Dan Ashworth, the FA’s director of elite development, said the body early on in the conception of the plan had looked at seven top European countries and three from South America – and that two in particular had stood out.

“It’s really dangerous to copy another country, but it would be remiss of us not to look at some of the lessons other countries have had,” Ashworth said.

“Certainly two that spring to mind are Belgium and Germany, who have had strong programmes and leadership from their associations, and a clear direction.

“In that respect it’s similar – what we’re doing is not the same as those two but we do have a vision.”

There was a heavy emphasis from the FA on Thursday about the desire to boost the number and variation of games through the youth ranks so that players could enter senior level with a “cap accumulation” and overall experience more in line with other nations.

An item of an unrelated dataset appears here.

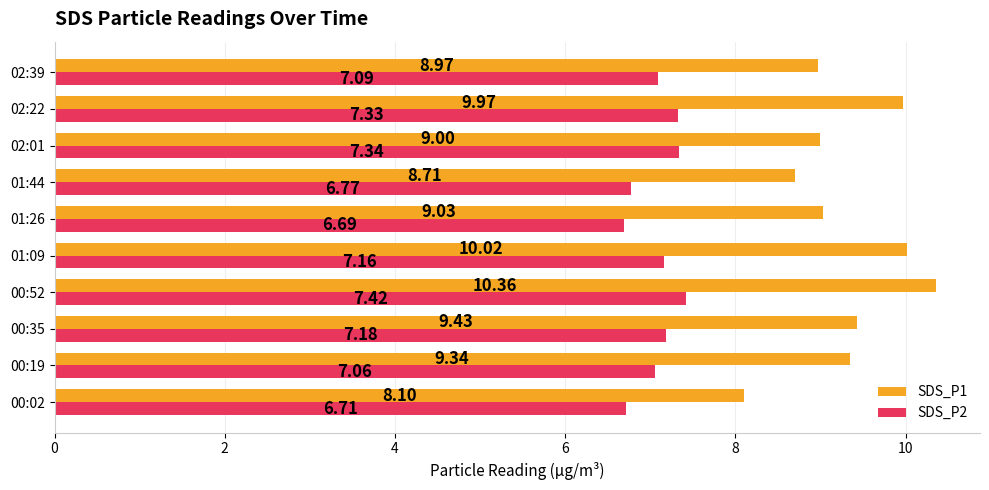

What is the difference between the maximum and minimum values in the SDS_P1 series?

2.3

England Under-21 boss Gareth Southgate – also the head of development teams – said it is important there is “no inferiority complex”, and added: “It’s not just about the number of caps – it’s the types of experiences.

“Historically our games programme was just against Europeans, and we’ve tried to extend that.

“It’s no use playing nations that don’t stretch is, as we quite often get in qualifying groups.

“We’ve got to play world opposition, and teams we might lose to.

“Then, also, the clubs view that as an experience that makes it worth their players going.”

Ashworth stressed the FA’s “connection and interaction with clubs is better than it’s ever been”, adding: “It’s not club v country.”

Southgate spoke of a mutually-beneficial club-country relationship, saying: “We can’t sit back and say it’s not fair foreign managers not picking English players.

“Our responsibility is to help the development of English players, so that they are selectable – and it is the same for coaches and their opportunities.”

Hodgson recently said he would not stand in the way of Southgate picking eligible senior players for the European Under-21 Championship next summer, although there could be issues on that front with club managers.

Ashworth said: “We haven’t spoken about the final squad yet – there is still a lot of football to be played, injuries, form.

“We will sit down, Roy, Gareth and myself, and discuss each individual player and see if it is right for them to be considered to go.”

In terms of the seniors, FA chairman Greg Dyke set a bold target last year of England winning the 2022 World Cup.

Ashworth acknowledged Dyke’s words on Thursday, but was keen to play down the idea of having such specific goals.

He said knock-out tournaments were harder to make targets for than league competitions, and added: “We want to see improvements in our performances at development level.

“It’s about winning at some stage and competing on the world stage.”